Use Case	Ledger Role
Recover from crash	Replay entries to rebuild balances
Detect inconsistencies	Compare ledger-derived balance vs. wallet table
Prove transactions	Immutable record of all changes
Generate statements	Use ordered ledger events
Ensure correctness	Check that DEBIT + CREDIT are always paired

✅ How This Design Satisfies the 3 Key Requirements

Requirement	How It’s Handled
Idempotency	idempotency_keys table with unique requestId ensures safe retries.
Recoverability	All state changes are durable and atomic. PENDING status helps detect failures.
Robustness	Pessimistic locking (FOR UPDATE) + ACID transactions avoid race conditions.

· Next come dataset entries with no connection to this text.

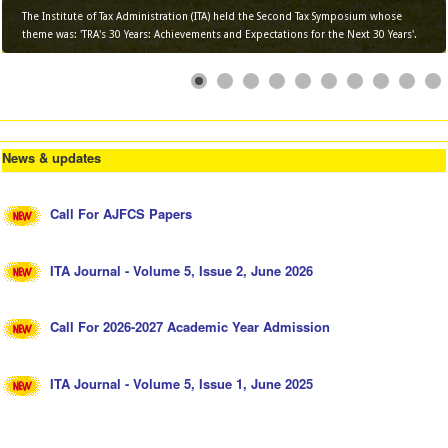
The Institute of Tax Administration (ITA) held the Second Tax Symposium whose
theme was: 'TRA's 30 Years: Achievements and Expectations for the Next 30 Years'.
News & updates
Call For AJFCS Papers
ITA Journal - Volume 5, Issue 2, June 2026
Call For 2026-2027 Academic Year Admission
ITA Journal - Volume 5, Issue 1, June 2025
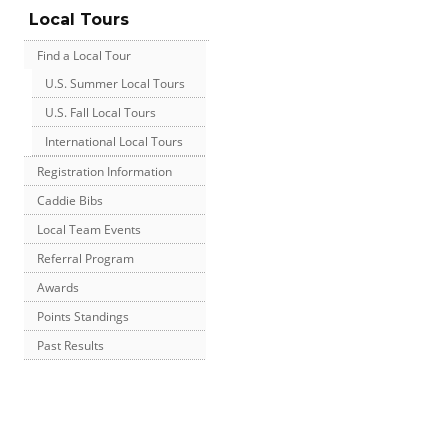
Local Tours
Find a Local Tour
U.S. Summer Local Tours
U.S. Fall Local Tours
International Local Tours
Registration Information
Caddie Bibs
Local Team Events
Referral Program
Awards
Points Standings
Past Results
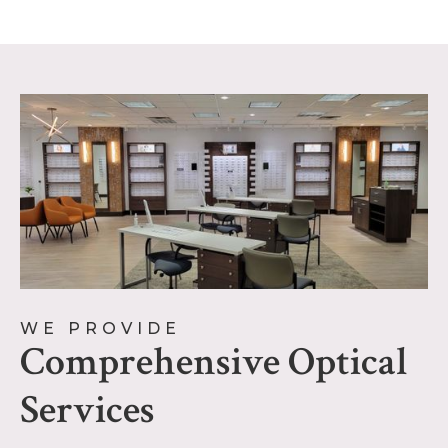
WE PROVIDE
Comprehensive Optical
Services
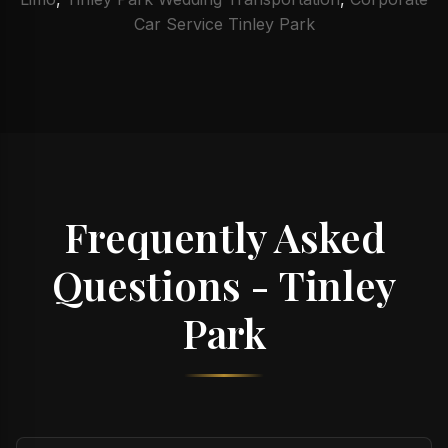
Car Service Tinley Park
Frequently Asked
Questions - Tinley
Park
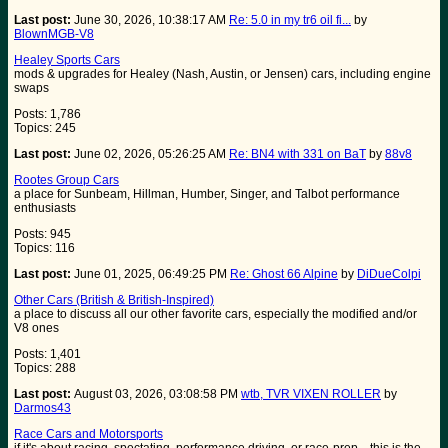
Last post:
June 30, 2026, 10:38:17 AM
Re: 5.0 in my tr6 oil fi...
by
BlownMGB-V8
Healey Sports Cars
mods & upgrades for Healey (Nash, Austin, or Jensen) cars, including engine
swaps
Posts: 1,786
Topics: 245
Last post:
June 02, 2026, 05:26:25 AM
Re: BN4 with 331 on BaT
by
88v8
Rootes Group Cars
a place for Sunbeam, Hillman, Humber, Singer, and Talbot performance
enthusiasts
Posts: 945
Topics: 116
Last post:
June 01, 2025, 06:49:25 PM
Re: Ghost 66 Alpine
by
DiDueColpi
Other Cars (British & British-Inspired)
a place to discuss all our other favorite cars, especially the modified and/or
V8 ones
Posts: 1,401
Topics: 288
Last post:
August 03, 2026, 03:08:58 PM
wtb, TVR VIXEN ROLLER
by
Darmos43
Race Cars and Motorsports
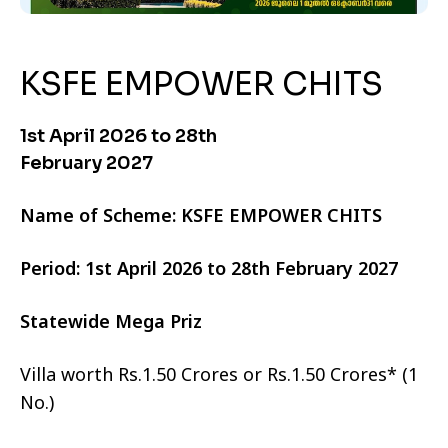
KSFE EMPOWER CHITS
1st April 2026 to 28th
February 2027
Name of Scheme: KSFE EMPOWER CHITS
Period: 1st April 2026 to 28th February 2027
Statewide Mega Priz
Villa worth Rs.1.50 Crores or Rs.1.50 Crores* (1
No.)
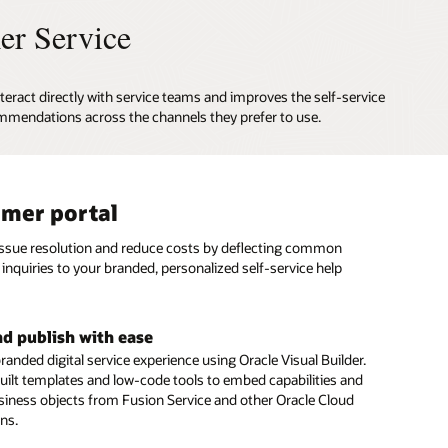
er Service
teract directly with service teams and improves the self-service
mmendations across the channels they prefer to use.
mer portal
al assistant
based and social messaging
issue resolution and reduce costs by deflecting common
gital Assistant provides personalized answers and executes
stomers to connect with agents on SMS text and social
inquiries to your branded, personalized self-service help
ons from multiple systems, just as a skilled human agent
annels such as Facebook Messenger and WeChat.
ert advice to resolve customer inquiries.
e conversation history and context
nd publish with ease
rvice automation
seamless customer experience during every interaction
randed digital service experience using Oracle Visual Builder.
menu of digital service options to give customers fast,
 a specific topic, issue, or question. Retain complete context
uilt templates and low-code tools to embed capabilities and
 issue resolution—including seamless integration with
rsation history to eliminate the need for customers to repeat
siness objects from Fusion Service and other Oracle Cloud
 Management and Intelligent Advisor
s when they engage your service team.
ons.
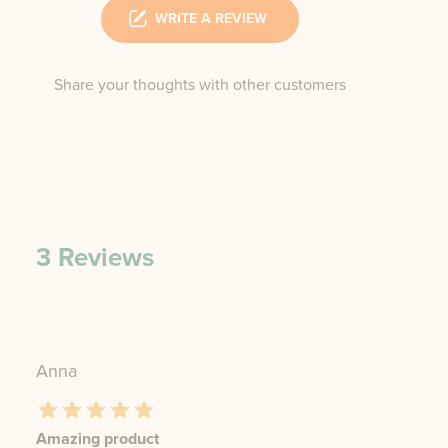
WRITE A REVIEW
Share your thoughts with other customers
3
Reviews
Anna
Amazing product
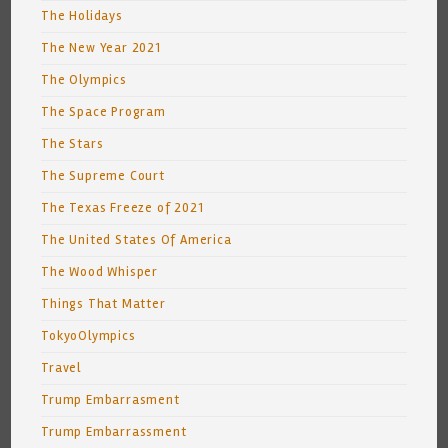
The Holidays
The New Year 2021
The Olympics
The Space Program
The Stars
The Supreme Court
The Texas Freeze of 2021
The United States Of America
The Wood Whisper
Things That Matter
TokyoOlympics
Travel
Trump Embarrasment
Trump Embarrassment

📊 Observability & Monitoring

Signal Type	Examples
Logs	Request/response traces, txn state transitions
Metrics	wallet_lock_timeout_total, payments_success_total, duplicate_request_total
Traces	End-to-end spans from API → Wallet → Ledger → Commit
Dashboards	Wallet latency, txn throughput, balance errors
Alerts	Long lock waits, transaction failures, inconsistent ledger balance

⚠️ Bottlenecks and Limitations

Bottleneck	Description
Pessimistic locking	SELECT ... FOR UPDATE serializes access — can lead to contention on hot wallets
Single DB transaction	All logic in one DB → risks long transactions & lock contention under load
Idempotency table growth	Needs periodic pruning or TTL management
Retry behavior	Poor retry strategies can cause thundering herd effects

🚀 Future Improvements

Use logical sharding by user_id to reduce lock contention.

Add timeouts and monitoring on long-lived locks.

Consider outbox pattern or saga pattern for decoupling ledger, notifications.

Consider event-driven PSP integration for multi-provider support.